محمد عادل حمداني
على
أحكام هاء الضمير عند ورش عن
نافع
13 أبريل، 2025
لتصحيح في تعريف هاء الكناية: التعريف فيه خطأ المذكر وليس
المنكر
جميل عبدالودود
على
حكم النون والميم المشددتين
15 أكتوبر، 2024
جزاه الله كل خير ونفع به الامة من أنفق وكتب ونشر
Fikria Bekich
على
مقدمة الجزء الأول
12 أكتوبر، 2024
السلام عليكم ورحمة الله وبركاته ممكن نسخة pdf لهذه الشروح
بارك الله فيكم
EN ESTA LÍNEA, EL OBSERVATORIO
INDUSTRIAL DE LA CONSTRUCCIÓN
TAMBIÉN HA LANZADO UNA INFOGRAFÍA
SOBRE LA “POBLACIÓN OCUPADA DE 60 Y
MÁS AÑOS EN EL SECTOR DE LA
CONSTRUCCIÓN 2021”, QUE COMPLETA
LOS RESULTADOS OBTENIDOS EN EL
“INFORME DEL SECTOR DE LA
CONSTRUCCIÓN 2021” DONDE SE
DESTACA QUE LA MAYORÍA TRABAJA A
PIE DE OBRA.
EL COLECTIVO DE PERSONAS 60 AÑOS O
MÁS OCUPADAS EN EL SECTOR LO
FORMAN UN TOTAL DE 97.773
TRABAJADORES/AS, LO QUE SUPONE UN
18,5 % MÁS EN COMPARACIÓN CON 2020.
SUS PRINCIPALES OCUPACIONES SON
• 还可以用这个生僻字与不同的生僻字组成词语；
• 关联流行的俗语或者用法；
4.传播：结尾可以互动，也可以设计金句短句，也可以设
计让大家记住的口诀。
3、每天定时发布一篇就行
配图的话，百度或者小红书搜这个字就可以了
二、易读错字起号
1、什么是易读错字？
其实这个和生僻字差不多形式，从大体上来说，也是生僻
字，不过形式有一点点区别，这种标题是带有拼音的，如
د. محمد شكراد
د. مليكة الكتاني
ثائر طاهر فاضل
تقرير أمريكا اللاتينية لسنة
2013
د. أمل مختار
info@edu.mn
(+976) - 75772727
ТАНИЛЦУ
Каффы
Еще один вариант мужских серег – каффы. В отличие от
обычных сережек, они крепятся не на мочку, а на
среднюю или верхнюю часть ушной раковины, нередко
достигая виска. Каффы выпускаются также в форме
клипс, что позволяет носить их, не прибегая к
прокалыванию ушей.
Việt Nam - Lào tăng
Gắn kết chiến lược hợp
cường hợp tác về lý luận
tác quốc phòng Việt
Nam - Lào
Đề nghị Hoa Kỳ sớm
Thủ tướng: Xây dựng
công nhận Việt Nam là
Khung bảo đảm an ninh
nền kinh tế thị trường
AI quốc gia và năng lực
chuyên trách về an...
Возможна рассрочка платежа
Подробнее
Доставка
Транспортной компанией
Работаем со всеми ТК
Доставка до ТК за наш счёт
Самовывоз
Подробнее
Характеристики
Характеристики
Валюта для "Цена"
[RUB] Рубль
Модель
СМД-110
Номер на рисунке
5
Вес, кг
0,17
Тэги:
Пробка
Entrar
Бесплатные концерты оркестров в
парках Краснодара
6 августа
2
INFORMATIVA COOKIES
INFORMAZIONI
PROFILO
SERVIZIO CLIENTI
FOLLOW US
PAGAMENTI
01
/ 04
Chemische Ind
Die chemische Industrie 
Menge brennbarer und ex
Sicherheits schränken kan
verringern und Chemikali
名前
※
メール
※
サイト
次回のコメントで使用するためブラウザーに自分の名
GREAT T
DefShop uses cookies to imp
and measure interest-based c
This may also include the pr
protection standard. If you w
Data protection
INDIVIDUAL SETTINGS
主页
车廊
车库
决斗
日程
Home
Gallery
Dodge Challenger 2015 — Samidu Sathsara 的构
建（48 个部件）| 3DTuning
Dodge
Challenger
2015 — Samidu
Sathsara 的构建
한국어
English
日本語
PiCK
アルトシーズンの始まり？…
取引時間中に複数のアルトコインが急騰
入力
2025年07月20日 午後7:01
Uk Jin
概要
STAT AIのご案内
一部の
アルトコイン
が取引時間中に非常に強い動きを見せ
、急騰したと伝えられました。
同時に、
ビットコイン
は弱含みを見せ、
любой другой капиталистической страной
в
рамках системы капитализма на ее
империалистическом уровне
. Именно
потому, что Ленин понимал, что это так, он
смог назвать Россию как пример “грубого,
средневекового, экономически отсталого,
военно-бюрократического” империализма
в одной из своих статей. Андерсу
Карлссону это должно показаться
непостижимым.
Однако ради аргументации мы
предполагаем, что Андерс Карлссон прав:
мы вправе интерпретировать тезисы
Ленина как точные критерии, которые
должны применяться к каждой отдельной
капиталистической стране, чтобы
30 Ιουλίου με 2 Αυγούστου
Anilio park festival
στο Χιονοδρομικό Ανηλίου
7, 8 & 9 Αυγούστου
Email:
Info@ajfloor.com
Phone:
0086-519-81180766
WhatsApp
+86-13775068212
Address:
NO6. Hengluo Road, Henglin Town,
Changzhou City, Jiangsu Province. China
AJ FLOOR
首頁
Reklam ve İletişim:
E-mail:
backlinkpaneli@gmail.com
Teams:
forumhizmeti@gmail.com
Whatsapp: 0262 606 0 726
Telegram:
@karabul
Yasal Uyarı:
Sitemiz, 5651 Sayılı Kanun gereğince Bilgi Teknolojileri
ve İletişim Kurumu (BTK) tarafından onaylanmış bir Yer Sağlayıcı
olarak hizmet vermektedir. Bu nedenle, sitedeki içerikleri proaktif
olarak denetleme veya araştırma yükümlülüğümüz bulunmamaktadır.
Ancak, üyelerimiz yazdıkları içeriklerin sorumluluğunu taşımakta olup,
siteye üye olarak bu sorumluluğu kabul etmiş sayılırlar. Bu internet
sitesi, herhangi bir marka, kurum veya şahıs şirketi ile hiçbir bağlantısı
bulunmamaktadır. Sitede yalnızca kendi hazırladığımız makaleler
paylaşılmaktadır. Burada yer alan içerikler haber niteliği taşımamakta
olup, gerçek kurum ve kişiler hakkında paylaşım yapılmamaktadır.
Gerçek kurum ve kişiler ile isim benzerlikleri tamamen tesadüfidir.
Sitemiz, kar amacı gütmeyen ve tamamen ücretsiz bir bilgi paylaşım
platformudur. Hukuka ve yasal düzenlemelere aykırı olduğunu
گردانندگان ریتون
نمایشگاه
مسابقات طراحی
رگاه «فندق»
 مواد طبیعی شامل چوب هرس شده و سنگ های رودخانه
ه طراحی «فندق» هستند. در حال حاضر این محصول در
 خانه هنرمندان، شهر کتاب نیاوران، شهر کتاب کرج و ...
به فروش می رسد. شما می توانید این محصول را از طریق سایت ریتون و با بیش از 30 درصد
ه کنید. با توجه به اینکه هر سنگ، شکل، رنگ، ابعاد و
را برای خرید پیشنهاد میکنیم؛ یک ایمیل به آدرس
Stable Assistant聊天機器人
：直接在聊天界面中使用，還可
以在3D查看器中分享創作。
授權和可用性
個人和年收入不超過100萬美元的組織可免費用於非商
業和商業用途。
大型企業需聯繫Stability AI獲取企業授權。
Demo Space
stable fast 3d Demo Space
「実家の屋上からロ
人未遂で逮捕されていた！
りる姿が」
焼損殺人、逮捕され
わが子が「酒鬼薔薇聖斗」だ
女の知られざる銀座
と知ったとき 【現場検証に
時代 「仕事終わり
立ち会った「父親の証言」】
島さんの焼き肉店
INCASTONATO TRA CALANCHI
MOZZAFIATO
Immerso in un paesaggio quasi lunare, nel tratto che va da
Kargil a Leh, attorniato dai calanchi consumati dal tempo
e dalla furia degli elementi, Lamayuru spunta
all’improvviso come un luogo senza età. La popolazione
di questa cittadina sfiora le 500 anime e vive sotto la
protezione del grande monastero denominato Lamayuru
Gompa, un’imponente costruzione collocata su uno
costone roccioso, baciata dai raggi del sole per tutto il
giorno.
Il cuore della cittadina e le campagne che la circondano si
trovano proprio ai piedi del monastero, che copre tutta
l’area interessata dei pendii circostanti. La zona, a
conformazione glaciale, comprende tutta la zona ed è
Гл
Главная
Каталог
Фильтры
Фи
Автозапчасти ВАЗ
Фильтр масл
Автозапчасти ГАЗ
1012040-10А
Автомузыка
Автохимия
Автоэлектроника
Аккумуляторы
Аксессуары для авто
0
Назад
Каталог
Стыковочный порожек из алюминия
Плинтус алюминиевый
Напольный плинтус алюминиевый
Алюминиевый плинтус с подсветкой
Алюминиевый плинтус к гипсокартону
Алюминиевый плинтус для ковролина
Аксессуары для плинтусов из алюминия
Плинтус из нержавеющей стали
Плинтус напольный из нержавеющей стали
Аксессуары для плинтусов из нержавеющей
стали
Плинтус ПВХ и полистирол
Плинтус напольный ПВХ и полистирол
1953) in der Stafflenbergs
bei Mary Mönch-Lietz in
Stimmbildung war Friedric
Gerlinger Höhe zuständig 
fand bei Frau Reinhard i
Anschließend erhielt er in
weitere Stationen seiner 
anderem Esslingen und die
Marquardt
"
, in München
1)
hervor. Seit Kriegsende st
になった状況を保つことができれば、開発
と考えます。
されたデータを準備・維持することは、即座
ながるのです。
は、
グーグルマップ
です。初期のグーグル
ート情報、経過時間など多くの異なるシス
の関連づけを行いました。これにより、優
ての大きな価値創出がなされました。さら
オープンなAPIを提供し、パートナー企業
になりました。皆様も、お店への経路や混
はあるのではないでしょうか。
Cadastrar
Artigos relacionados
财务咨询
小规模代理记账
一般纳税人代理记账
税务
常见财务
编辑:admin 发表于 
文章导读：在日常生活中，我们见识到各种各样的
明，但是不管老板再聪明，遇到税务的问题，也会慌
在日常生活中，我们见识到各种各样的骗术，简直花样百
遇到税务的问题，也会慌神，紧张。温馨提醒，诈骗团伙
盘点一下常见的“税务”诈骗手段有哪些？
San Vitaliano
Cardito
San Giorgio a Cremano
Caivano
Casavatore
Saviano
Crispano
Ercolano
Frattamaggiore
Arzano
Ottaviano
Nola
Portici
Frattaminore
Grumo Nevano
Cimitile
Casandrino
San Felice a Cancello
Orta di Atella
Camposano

----------

DIRECTIONS FOR THIS TASK: Return every line of the material, word for word, from the first line through the line containing "and measure interest-based c".

EXERCISE ANSWER:
محمد عادل حمداني
على
أحكام هاء الضمير عند ورش عن
نافع
13 أبريل، 2025
لتصحيح في تعريف هاء الكناية: التعريف فيه خطأ المذكر وليس
المنكر
جميل عبدالودود
على
حكم النون والميم المشددتين
15 أكتوبر، 2024
جزاه الله كل خير ونفع به الامة من أنفق وكتب ونشر
Fikria Bekich
على
مقدمة الجزء الأول
12 أكتوبر، 2024
السلام عليكم ورحمة الله وبركاته ممكن نسخة pdf لهذه الشروح
بارك الله فيكم
EN ESTA LÍNEA, EL OBSERVATORIO
INDUSTRIAL DE LA CONSTRUCCIÓN
TAMBIÉN HA LANZADO UNA INFOGRAFÍA
SOBRE LA “POBLACIÓN OCUPADA DE 60 Y
MÁS AÑOS EN EL SECTOR DE LA
CONSTRUCCIÓN 2021”, QUE COMPLETA
LOS RESULTADOS OBTENIDOS EN EL
“INFORME DEL SECTOR DE LA
CONSTRUCCIÓN 2021” DONDE SE
DESTACA QUE LA MAYORÍA TRABAJA A
PIE DE OBRA.
EL COLECTIVO DE PERSONAS 60 AÑOS O
MÁS OCUPADAS EN EL SECTOR LO
FORMAN UN TOTAL DE 97.773
TRABAJADORES/AS, LO QUE SUPONE UN
18,5 % MÁS EN COMPARACIÓN CON 2020.
SUS PRINCIPALES OCUPACIONES SON
• 还可以用这个生僻字与不同的生僻字组成词语；
• 关联流行的俗语或者用法；
4.传播：结尾可以互动，也可以设计金句短句，也可以设
计让大家记住的口诀。
3、每天定时发布一篇就行
配图的话，百度或者小红书搜这个字就可以了
二、易读错字起号
1、什么是易读错字？
其实这个和生僻字差不多形式，从大体上来说，也是生僻
字，不过形式有一点点区别，这种标题是带有拼音的，如
د. محمد شكراد
د. مليكة الكتاني
ثائر طاهر فاضل
تقرير أمريكا اللاتينية لسنة
2013
د. أمل مختار
info@edu.mn
(+976) - 75772727
ТАНИЛЦУ
Каффы
Еще один вариант мужских серег – каффы. В отличие от
обычных сережек, они крепятся не на мочку, а на
среднюю или верхнюю часть ушной раковины, нередко
достигая виска. Каффы выпускаются также в форме
клипс, что позволяет носить их, не прибегая к
прокалыванию ушей.
Việt Nam - Lào tăng
Gắn kết chiến lược hợp
cường hợp tác về lý luận
tác quốc phòng Việt
Nam - Lào
Đề nghị Hoa Kỳ sớm
Thủ tướng: Xây dựng
công nhận Việt Nam là
Khung bảo đảm an ninh
nền kinh tế thị trường
AI quốc gia và năng lực
chuyên trách về an...
Возможна рассрочка платежа
Подробнее
Доставка
Транспортной компанией
Работаем со всеми ТК
Доставка до ТК за наш счёт
Самовывоз
Подробнее
Характеристики
Характеристики
Валюта для "Цена"
[RUB] Рубль
Модель
СМД-110
Номер на рисунке
5
Вес, кг
0,17
Тэги:
Пробка
Entrar
Бесплатные концерты оркестров в
парках Краснодара
6 августа
2
INFORMATIVA COOKIES
INFORMAZIONI
PROFILO
SERVIZIO CLIENTI
FOLLOW US
PAGAMENTI
01
/ 04
Chemische Ind
Die chemische Industrie 
Menge brennbarer und ex
Sicherheits schränken kan
verringern und Chemikali
名前
※
メール
※
サイト
次回のコメントで使用するためブラウザーに自分の名
GREAT T
DefShop uses cookies to imp
and measure interest-based c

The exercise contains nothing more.